(Pictures with lens parameters)
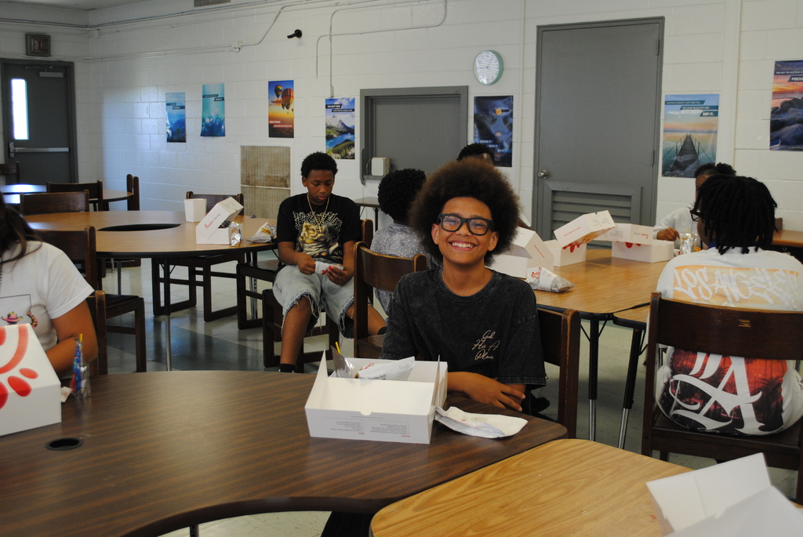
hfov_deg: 46.4
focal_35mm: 42
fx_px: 938
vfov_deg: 32.0
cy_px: 268
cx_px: 402
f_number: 4.5
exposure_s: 1/25
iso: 400
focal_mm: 28
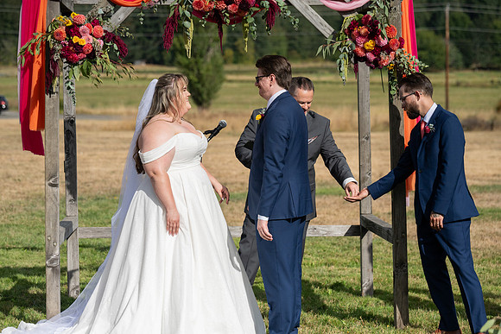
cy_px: 167
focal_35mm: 109
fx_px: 1517
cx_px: 250
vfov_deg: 12.6
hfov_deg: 18.8
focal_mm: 109
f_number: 4.5
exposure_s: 1/8000
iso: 400
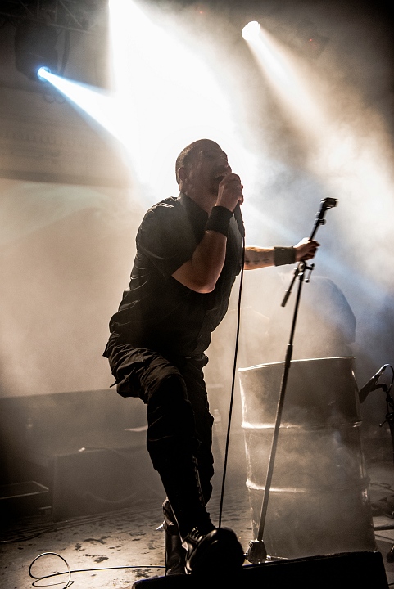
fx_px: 623
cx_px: 197
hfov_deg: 35.1
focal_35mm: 38
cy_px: 294
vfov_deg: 50.7
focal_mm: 38
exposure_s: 1/60
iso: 4000
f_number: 2.8
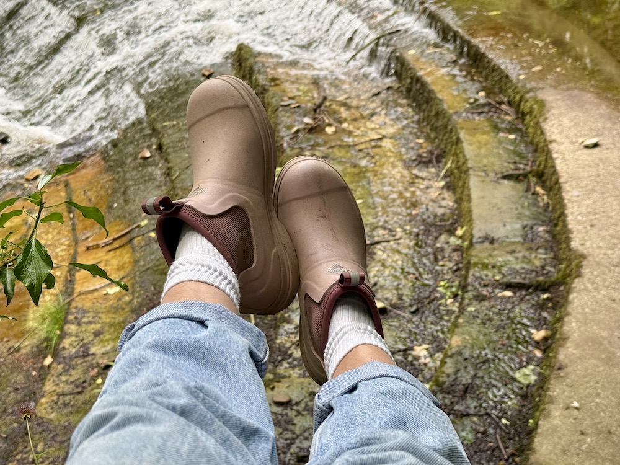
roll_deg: +1.9
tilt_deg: -30.5
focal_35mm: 48
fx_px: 860
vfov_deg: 30.3
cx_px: 310
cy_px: 232
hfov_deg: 39.7
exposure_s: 1/342
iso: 80
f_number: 1.78
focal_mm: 6.76
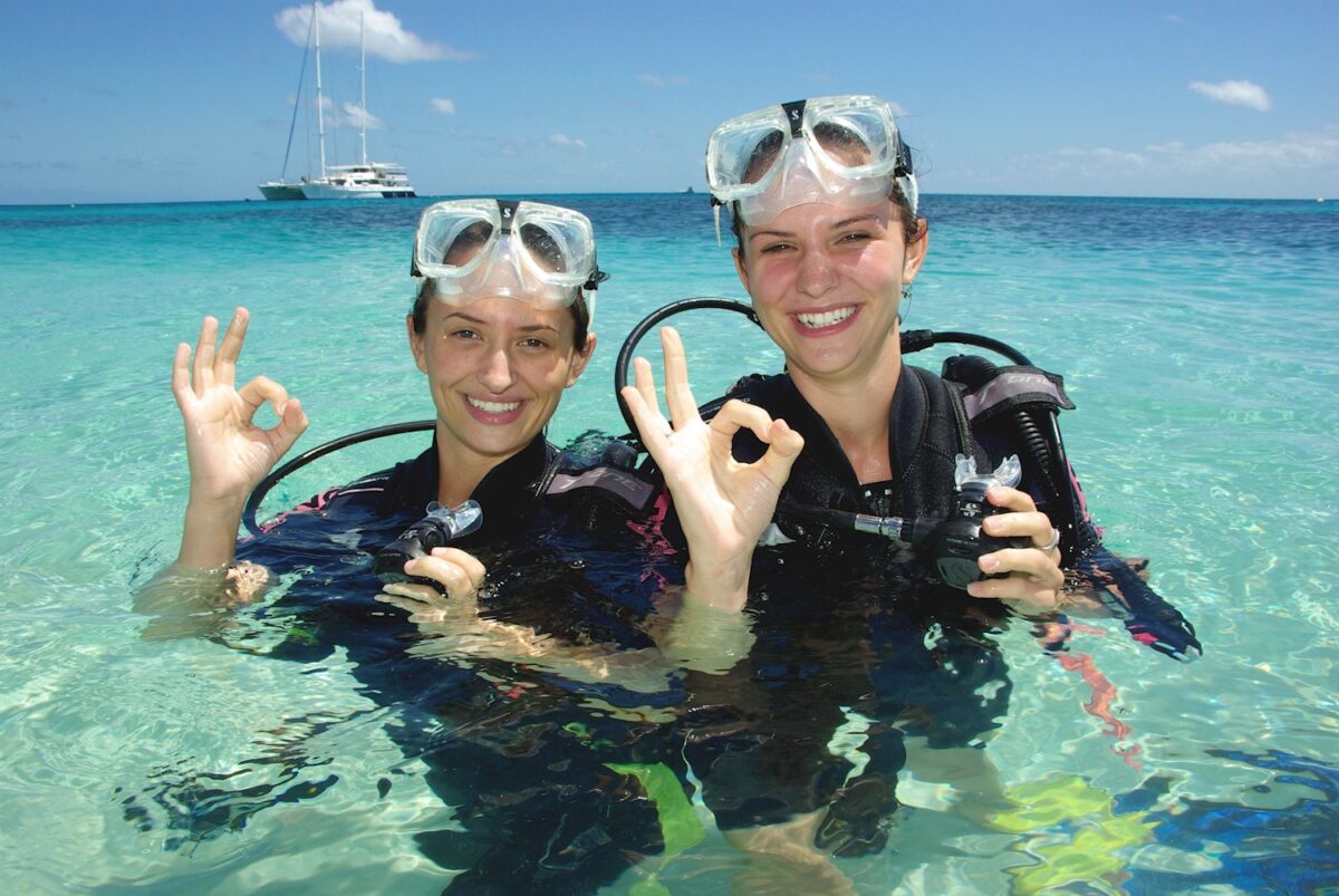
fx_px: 1005
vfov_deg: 48.0
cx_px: 670
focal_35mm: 27
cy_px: 448
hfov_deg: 67.3
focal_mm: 18
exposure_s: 1/180
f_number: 16
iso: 200
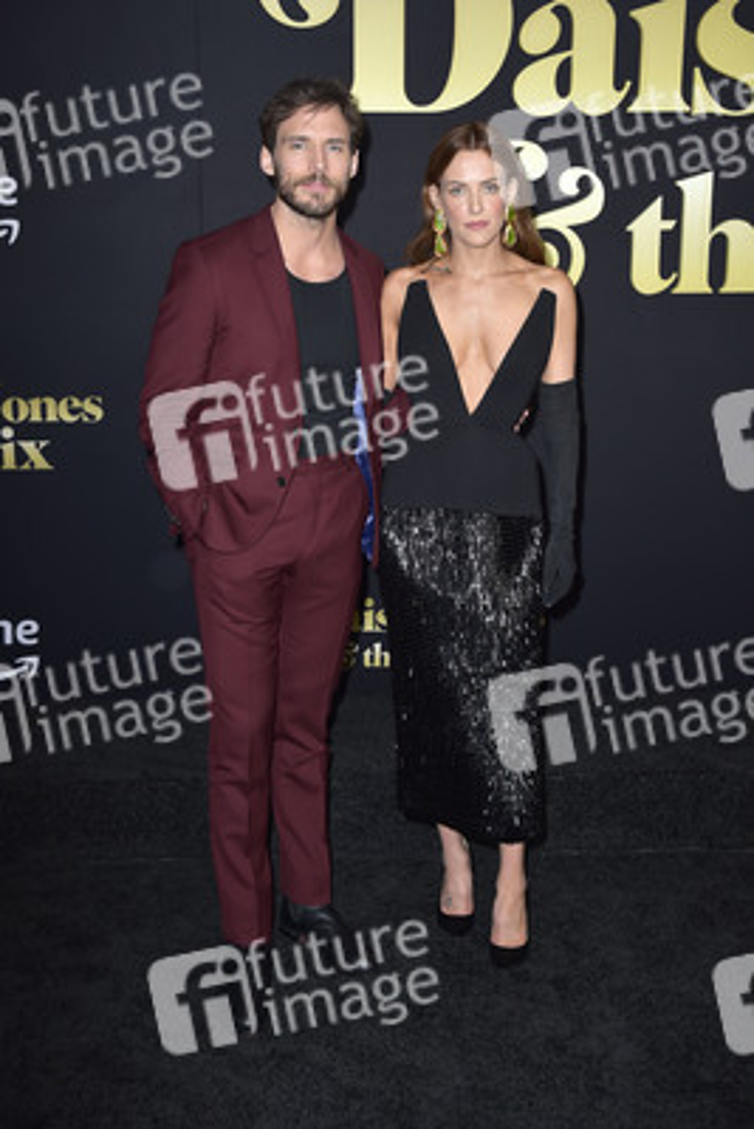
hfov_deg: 30.5
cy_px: 564
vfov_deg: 44.5
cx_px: 377
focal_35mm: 44
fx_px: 1381
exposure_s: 1/250
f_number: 6.3
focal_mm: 44
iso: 400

• **Exercise aim**
An exact reproduction of the data above is required, with every picture removed.

• **Answer for this exercise**
hfov_deg: 46.4
focal_35mm: 42
fx_px: 938
vfov_deg: 32.0
cy_px: 268
cx_px: 402
f_number: 4.5
exposure_s: 1/25
iso: 400
focal_mm: 28
cy_px: 167
focal_35mm: 109
fx_px: 1517
cx_px: 250
vfov_deg: 12.6
hfov_deg: 18.8
focal_mm: 109
f_number: 4.5
exposure_s: 1/8000
iso: 400
fx_px: 623
cx_px: 197
hfov_deg: 35.1
focal_35mm: 38
cy_px: 294
vfov_deg: 50.7
focal_mm: 38
exposure_s: 1/60
iso: 4000
f_number: 2.8
roll_deg: +1.9
tilt_deg: -30.5
focal_35mm: 48
fx_px: 860
vfov_deg: 30.3
cx_px: 310
cy_px: 232
hfov_deg: 39.7
exposure_s: 1/342
iso: 80
f_number: 1.78
focal_mm: 6.76
fx_px: 1005
vfov_deg: 48.0
cx_px: 670
focal_35mm: 27
cy_px: 448
hfov_deg: 67.3
focal_mm: 18
exposure_s: 1/180
f_number: 16
iso: 200
hfov_deg: 30.5
cy_px: 564
vfov_deg: 44.5
cx_px: 377
focal_35mm: 44
fx_px: 1381
exposure_s: 1/250
f_number: 6.3
focal_mm: 44
iso: 400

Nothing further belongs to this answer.